Date of Award


Document Type


Degree Name

Doctor of Musical Arts (DMA)



First Advisor

Corbelita Astraquillo


The coloratura "mad scene" was an outstanding feature found in several nineteenth-century operas. Significant in its display of the performer's talent, it requires the ultimate combination of vocal virtuosity and dramatic expression. Each scene exhibits the numerous individual musical characteristics of its specific composer. This study will seek to define and illustrate some of these characteristics as found in the following six scenes: (1) "Al dolce guidami," Anna Bolena (1830), Gaetano Donizetti (1797-1848); (2) "Ah! Non credea mirarti," La Sonnambula (1831), Vincenzo Bellini (1801-1835). (3) "Qui la voce," I Puritani (1835), Bellini. (4) "Argon gl'incensi," Lucia di Lammermoor (1835), Donizetti. (5) "Ombra leggiera," Dinorah (1859), Giacomo Meyerbeer (1791-1864). (6) "Ah vos yeux, mes amis," Hamlet (1868), Ambroise Thomas (1811-1896). The introductory chapter of this monograph surveys the musical, literary, and social influences which affected the development of the Romantic era mad scene. Particular attention is given to the effect of French "grand opera" and the Italian opera composer Gioacchino Rossini (1795-1868) on the operas of Meyerbeer, Donizetti, Bellini, and Thomas.

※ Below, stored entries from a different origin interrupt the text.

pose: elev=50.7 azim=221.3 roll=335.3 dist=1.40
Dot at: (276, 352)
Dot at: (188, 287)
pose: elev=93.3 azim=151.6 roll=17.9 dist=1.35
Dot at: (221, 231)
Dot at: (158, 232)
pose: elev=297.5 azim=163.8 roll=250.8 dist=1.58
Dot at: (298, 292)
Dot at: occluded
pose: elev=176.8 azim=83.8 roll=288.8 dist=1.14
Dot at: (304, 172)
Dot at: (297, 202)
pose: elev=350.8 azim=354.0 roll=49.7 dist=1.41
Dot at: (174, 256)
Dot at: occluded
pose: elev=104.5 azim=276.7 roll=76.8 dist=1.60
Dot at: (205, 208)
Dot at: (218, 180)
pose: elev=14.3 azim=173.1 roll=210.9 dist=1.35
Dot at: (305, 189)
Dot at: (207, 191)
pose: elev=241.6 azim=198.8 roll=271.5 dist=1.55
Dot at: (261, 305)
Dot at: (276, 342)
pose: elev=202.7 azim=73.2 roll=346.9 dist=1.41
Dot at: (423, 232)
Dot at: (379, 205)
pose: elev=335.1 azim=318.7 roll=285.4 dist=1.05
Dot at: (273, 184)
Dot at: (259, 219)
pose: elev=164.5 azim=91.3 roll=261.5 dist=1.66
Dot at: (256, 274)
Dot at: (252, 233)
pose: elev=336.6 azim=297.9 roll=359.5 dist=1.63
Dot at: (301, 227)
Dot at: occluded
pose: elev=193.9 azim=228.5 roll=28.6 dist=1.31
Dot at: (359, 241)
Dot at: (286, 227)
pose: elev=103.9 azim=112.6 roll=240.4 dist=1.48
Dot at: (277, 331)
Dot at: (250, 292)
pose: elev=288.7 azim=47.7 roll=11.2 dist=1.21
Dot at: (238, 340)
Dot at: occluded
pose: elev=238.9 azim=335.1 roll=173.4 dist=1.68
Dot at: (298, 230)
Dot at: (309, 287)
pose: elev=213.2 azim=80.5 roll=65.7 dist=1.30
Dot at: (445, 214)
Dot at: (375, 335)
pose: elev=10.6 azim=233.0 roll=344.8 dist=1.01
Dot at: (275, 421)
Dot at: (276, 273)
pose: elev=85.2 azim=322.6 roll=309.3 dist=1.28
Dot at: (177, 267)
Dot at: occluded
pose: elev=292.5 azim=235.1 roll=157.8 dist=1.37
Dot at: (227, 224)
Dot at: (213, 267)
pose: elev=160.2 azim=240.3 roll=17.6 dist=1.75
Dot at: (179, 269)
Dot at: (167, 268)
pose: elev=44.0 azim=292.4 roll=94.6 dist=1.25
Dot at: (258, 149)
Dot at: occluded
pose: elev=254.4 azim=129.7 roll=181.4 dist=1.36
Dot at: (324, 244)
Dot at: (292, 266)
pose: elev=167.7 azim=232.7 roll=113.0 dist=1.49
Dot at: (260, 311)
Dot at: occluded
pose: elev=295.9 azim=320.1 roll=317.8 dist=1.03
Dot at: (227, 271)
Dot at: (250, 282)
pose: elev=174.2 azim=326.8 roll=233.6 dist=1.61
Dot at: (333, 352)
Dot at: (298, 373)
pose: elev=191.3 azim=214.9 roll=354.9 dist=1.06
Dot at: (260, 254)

Chapters two through seven examine each mad scene individually. The libretto, the dramatic action in the scene, and certain elements of musical style are examined for their contribution to the effectiveness of the scene. The final chapter presents a comparative analysis of all six mad scenes to evaluate the relative effectiveness of the scenes. The effectiveness of the scenes is measured in terms of their providing material for a vivid portrayal of insanity. This study concludes that the heroines of Anna Bolena and Lucia di Lammermoor seem the most believable in their madness. In these two operas, plot, libretto, and music contribute the elements needed by the performer to make the insanity of the character plausible. However, these elements are not sufficient in themselves to warrant believability. The final contribution to the success of the scene must be made by the performer relying heavily upon her own acting ability.